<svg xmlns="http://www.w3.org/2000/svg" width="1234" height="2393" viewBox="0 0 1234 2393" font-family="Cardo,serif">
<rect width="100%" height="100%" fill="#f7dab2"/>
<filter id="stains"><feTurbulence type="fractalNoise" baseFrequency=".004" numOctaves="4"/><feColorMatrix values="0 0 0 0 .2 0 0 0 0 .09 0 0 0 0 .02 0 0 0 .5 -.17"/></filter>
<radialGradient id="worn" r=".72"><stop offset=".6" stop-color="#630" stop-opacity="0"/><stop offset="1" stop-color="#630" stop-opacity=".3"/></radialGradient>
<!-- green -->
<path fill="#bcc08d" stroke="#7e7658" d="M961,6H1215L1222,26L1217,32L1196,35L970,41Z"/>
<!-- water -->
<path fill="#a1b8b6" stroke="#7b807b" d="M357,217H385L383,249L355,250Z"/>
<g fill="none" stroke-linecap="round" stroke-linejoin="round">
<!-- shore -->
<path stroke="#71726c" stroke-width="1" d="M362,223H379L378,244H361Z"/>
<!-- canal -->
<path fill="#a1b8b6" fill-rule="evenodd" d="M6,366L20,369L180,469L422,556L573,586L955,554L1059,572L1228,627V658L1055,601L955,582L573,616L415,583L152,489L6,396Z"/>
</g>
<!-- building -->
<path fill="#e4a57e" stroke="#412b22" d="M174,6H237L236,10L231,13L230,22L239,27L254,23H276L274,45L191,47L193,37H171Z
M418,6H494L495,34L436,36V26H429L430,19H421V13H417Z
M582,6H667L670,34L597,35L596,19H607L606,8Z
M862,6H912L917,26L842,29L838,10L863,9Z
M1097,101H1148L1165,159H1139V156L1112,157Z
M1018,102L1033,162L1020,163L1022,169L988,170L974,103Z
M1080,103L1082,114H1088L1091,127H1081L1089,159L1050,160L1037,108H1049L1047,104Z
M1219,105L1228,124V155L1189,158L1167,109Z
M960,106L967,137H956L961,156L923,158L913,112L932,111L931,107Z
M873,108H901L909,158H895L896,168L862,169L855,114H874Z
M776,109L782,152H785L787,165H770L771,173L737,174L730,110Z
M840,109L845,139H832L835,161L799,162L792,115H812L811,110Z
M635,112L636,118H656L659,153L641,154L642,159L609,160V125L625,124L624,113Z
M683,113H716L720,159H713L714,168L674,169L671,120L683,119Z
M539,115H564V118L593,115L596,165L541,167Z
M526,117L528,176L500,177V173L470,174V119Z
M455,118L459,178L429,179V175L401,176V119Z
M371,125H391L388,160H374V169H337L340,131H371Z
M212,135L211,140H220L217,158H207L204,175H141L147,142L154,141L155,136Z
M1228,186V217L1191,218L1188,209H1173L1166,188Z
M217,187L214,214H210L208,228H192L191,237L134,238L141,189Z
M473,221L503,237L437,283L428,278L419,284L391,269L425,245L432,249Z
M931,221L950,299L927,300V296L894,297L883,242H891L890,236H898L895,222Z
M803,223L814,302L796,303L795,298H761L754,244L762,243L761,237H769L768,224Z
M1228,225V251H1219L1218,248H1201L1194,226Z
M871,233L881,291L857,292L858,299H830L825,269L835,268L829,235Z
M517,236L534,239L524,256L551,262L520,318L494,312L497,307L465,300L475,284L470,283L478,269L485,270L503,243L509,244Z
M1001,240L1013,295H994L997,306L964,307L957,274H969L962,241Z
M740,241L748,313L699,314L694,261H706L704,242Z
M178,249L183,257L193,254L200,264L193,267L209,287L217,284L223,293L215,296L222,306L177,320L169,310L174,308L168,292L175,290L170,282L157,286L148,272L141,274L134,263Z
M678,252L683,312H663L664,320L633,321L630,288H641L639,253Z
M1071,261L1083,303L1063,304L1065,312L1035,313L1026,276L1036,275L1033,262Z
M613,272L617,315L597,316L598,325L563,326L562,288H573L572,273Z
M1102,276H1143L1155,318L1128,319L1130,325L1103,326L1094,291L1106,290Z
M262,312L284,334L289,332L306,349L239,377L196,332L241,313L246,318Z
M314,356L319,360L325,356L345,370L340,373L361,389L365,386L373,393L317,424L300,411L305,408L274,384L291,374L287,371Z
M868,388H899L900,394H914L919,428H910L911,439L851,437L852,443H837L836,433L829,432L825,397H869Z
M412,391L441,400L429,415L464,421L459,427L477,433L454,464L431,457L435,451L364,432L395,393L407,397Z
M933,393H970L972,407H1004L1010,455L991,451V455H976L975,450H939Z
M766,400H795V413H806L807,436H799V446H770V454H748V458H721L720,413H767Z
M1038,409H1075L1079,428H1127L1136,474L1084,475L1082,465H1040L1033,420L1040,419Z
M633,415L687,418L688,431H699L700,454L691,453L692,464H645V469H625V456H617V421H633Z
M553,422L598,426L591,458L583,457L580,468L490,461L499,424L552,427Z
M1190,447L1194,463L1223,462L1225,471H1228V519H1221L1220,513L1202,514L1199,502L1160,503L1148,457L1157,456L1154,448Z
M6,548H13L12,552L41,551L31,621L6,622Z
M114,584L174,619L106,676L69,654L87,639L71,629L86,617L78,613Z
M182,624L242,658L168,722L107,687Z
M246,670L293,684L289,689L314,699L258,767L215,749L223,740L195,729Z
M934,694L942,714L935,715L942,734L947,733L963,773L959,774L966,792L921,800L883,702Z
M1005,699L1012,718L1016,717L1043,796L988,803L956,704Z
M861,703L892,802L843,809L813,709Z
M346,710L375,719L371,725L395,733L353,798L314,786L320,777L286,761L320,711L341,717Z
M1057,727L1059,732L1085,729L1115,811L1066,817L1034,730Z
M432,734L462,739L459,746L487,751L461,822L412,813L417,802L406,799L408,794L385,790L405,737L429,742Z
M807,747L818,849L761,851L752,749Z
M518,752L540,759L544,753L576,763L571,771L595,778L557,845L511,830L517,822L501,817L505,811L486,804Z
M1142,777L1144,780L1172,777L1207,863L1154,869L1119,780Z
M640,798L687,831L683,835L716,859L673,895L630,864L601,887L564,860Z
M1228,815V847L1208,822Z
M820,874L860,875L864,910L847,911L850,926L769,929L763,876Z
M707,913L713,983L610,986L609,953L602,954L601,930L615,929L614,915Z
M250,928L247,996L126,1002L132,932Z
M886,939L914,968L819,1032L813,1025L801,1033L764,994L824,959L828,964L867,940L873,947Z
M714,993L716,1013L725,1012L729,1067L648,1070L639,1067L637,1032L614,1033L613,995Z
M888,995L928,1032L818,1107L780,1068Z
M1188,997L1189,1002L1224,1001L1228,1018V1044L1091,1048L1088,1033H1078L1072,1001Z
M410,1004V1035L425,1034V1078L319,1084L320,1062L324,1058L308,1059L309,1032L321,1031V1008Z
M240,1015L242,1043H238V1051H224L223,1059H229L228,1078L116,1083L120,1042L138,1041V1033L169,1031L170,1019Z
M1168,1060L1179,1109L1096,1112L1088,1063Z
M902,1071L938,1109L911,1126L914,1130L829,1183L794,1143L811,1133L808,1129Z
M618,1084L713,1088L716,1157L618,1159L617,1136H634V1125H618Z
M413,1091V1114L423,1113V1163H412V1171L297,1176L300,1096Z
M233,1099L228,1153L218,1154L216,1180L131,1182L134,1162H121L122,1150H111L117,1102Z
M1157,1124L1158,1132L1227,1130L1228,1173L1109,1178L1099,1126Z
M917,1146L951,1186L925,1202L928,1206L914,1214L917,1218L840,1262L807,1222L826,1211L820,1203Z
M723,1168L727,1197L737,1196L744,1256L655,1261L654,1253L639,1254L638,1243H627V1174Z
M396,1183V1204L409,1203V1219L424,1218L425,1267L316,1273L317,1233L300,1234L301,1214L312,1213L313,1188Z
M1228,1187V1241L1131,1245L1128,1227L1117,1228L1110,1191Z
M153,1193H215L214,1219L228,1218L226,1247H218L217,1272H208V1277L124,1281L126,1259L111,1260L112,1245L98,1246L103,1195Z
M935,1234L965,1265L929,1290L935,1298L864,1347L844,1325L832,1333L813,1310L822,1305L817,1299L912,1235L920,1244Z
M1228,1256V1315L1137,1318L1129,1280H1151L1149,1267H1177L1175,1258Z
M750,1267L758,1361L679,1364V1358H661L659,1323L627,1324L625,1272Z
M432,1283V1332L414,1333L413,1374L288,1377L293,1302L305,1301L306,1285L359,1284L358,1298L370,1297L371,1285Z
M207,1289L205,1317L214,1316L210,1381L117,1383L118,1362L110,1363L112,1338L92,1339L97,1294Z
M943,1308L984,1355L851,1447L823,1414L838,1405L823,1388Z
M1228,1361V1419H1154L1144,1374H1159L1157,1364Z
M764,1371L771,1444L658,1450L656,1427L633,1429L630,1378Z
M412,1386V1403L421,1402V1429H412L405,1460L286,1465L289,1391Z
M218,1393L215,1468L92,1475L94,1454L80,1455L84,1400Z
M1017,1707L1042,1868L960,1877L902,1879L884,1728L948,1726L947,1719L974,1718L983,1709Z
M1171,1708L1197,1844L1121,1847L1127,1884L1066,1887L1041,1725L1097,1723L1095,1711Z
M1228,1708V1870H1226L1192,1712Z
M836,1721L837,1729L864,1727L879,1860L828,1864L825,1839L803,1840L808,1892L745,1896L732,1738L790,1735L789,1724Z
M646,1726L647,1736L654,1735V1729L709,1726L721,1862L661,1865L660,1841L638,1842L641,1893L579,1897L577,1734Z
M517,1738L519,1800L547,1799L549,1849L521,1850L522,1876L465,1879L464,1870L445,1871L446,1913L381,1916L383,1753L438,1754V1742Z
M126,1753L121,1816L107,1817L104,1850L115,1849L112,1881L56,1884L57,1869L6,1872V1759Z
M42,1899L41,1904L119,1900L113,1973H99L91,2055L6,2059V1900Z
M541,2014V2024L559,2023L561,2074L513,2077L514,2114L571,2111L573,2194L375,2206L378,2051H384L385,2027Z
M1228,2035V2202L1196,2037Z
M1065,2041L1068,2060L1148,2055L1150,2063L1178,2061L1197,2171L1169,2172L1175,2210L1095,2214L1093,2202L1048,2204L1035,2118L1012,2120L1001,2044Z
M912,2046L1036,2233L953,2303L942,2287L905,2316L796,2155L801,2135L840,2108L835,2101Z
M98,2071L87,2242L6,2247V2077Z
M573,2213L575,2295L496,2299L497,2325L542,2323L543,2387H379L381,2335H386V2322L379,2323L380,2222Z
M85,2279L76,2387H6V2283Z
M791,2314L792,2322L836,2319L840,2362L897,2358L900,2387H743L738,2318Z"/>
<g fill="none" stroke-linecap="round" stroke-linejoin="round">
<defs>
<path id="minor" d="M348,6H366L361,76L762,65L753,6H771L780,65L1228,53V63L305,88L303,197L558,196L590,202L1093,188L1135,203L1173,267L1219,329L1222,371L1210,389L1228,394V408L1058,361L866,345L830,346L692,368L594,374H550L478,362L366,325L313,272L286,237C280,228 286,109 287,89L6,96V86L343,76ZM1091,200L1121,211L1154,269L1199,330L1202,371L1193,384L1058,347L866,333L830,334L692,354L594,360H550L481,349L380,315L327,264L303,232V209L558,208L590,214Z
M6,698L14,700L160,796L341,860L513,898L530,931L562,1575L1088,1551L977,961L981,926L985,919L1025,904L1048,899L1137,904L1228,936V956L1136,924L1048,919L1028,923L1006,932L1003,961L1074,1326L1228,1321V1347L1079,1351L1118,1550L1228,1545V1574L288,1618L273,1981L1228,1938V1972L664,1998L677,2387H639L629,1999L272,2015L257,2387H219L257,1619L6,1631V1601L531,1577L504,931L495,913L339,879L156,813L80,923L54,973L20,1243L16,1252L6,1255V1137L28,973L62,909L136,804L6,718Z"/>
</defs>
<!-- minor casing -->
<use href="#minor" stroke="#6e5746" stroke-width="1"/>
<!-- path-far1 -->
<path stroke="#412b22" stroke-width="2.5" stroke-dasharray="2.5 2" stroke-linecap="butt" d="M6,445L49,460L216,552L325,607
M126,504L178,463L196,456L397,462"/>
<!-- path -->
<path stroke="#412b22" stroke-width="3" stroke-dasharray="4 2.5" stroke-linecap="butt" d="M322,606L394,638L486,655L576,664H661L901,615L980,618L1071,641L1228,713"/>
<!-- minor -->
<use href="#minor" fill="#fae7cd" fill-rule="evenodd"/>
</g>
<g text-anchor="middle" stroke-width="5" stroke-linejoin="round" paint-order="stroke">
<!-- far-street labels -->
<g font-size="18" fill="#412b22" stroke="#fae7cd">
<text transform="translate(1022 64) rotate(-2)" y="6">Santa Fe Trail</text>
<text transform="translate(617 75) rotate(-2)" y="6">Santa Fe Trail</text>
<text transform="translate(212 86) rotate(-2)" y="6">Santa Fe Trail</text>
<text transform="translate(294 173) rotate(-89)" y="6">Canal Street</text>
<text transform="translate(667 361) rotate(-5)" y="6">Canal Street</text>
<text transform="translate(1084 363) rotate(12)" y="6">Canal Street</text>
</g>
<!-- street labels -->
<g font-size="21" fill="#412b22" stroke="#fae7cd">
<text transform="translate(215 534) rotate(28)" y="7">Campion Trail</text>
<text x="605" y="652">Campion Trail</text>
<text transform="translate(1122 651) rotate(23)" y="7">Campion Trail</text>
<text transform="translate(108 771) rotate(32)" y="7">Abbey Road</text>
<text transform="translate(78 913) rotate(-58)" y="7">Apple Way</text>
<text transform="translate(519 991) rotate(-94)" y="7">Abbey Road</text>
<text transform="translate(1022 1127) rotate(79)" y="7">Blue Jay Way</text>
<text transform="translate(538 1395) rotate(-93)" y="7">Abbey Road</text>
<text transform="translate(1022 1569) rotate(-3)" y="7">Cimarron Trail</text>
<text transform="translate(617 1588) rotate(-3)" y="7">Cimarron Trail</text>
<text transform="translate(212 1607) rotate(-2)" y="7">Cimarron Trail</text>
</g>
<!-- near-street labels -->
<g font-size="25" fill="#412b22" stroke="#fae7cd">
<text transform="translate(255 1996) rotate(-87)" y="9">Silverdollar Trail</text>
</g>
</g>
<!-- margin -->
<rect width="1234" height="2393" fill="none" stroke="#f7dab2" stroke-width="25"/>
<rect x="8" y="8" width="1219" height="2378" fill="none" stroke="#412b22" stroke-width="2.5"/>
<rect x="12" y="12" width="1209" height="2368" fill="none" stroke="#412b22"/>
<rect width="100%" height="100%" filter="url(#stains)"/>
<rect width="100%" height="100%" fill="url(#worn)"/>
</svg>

◇ ◇ ◇ ◇

● What you should do
What is the number of lines in these records that contain "filter"? Reply with the number only.

● Completed exercise
2